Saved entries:

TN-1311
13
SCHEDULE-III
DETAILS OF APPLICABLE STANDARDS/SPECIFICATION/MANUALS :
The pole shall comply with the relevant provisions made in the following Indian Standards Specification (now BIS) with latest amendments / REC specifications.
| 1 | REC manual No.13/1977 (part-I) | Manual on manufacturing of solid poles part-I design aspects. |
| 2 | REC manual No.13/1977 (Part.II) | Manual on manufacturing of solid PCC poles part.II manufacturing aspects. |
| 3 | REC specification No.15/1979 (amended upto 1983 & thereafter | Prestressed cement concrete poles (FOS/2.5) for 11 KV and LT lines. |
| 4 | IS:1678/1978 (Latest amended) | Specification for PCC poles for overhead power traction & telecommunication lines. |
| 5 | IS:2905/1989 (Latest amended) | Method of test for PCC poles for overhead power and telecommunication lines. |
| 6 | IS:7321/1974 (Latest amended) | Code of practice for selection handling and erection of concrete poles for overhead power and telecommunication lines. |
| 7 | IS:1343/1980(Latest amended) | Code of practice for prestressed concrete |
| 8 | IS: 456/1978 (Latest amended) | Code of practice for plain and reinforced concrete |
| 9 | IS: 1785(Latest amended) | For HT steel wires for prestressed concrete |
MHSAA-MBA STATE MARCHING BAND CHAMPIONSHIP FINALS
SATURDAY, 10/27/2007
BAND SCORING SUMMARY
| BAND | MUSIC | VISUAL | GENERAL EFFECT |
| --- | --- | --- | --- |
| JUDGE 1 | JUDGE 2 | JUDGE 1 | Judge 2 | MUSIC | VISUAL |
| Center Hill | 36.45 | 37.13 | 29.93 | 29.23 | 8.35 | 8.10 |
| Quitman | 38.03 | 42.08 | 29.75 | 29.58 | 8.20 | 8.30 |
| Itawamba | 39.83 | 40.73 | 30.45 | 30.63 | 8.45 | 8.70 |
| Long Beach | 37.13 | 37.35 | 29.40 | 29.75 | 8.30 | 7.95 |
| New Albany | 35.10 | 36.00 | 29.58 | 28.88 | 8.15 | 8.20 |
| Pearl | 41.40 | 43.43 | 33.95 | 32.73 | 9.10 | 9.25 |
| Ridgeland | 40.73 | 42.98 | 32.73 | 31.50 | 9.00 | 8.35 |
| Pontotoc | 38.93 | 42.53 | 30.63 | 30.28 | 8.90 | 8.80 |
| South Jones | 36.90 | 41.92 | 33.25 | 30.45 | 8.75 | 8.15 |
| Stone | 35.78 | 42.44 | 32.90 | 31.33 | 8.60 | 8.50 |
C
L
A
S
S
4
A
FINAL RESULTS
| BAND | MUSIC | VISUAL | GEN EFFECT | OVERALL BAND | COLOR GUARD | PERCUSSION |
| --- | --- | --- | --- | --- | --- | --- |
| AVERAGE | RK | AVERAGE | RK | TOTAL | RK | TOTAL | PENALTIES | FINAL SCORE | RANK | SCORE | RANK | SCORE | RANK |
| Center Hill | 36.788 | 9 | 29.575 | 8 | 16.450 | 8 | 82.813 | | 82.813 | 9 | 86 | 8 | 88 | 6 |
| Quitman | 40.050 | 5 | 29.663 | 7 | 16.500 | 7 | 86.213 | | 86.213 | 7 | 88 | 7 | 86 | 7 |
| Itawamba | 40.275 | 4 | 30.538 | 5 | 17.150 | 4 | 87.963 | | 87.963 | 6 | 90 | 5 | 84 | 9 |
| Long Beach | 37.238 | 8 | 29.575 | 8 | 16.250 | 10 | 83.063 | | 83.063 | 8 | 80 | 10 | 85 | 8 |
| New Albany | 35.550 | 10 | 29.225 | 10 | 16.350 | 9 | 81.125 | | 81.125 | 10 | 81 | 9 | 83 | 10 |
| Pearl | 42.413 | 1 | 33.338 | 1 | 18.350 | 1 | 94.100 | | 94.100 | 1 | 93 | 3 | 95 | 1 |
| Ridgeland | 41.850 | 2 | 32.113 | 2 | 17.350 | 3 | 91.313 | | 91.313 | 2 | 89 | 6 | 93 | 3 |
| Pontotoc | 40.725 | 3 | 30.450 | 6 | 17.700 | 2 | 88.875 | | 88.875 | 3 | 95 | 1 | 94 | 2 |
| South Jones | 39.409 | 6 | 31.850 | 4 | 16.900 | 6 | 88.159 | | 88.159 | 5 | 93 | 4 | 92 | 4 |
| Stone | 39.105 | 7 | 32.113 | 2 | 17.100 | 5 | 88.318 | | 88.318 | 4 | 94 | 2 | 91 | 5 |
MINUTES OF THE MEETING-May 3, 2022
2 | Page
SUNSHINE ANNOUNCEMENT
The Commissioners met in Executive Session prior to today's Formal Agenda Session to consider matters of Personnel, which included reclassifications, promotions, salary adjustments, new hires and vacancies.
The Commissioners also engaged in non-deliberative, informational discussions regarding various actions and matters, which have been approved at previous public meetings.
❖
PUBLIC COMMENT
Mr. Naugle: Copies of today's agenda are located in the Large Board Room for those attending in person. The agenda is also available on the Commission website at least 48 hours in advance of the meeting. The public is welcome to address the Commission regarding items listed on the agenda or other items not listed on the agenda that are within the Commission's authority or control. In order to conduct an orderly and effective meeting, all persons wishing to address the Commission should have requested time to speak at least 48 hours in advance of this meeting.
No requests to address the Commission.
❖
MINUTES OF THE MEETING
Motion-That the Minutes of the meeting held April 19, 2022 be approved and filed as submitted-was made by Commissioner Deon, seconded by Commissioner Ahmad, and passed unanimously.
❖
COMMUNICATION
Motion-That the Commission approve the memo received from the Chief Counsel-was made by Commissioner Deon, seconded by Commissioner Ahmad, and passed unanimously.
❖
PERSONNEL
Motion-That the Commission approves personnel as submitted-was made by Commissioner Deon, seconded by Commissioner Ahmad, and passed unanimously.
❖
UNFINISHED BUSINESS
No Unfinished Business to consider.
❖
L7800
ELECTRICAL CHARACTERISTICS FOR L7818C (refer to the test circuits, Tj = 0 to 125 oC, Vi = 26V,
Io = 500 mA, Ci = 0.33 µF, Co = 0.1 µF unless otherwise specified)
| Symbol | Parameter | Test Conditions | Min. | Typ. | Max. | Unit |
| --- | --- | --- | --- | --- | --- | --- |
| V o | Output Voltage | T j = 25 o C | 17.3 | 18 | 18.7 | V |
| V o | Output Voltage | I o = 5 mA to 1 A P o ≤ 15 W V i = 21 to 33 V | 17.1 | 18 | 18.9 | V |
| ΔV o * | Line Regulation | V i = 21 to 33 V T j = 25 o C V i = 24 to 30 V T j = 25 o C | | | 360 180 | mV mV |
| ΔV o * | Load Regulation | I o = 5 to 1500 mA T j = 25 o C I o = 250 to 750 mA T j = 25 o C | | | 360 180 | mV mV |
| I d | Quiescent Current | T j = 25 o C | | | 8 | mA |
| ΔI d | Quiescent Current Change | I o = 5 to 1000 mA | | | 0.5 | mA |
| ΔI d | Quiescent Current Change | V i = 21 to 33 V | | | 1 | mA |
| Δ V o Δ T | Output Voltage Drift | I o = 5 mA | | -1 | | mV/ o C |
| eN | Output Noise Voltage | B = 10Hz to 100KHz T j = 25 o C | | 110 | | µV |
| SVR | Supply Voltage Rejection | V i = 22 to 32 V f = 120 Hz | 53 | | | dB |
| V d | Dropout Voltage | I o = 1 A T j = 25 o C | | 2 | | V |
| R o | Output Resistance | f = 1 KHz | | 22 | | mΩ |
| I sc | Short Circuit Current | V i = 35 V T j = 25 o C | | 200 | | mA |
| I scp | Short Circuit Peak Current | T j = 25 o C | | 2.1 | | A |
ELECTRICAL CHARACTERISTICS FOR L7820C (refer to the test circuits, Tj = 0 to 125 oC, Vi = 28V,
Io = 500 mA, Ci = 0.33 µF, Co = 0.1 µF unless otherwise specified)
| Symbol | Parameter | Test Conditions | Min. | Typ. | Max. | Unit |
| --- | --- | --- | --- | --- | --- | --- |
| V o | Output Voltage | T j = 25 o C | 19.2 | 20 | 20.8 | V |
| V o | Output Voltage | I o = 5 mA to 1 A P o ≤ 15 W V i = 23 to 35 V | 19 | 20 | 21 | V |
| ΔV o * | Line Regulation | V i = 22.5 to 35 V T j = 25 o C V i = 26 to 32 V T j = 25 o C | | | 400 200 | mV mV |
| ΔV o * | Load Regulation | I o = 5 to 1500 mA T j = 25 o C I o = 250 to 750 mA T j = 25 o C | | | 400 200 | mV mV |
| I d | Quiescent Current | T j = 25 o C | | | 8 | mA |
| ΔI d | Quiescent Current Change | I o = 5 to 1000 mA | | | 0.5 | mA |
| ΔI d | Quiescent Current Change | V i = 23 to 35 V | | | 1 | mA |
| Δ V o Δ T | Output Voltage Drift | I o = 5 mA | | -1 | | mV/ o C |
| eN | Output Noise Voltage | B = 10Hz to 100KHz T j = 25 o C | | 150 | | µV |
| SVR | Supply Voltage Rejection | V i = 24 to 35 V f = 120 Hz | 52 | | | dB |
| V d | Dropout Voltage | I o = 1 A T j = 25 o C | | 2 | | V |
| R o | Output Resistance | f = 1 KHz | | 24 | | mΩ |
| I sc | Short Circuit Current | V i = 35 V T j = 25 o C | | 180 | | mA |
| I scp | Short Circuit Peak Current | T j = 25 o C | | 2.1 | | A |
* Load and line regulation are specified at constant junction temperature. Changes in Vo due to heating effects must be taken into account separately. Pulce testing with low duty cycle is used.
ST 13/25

**Your objective**
Wherever a line contains the string "Stone", copy that line from the data.

**Solution below**
| Stone | 35.78 | 42.44 | 32.90 | 31.33 | 8.60 | 8.50 |
| Stone | 39.105 | 7 | 32.113 | 2 | 17.100 | 5 | 88.318 | | 88.318 | 4 | 94 | 2 | 91 | 5 |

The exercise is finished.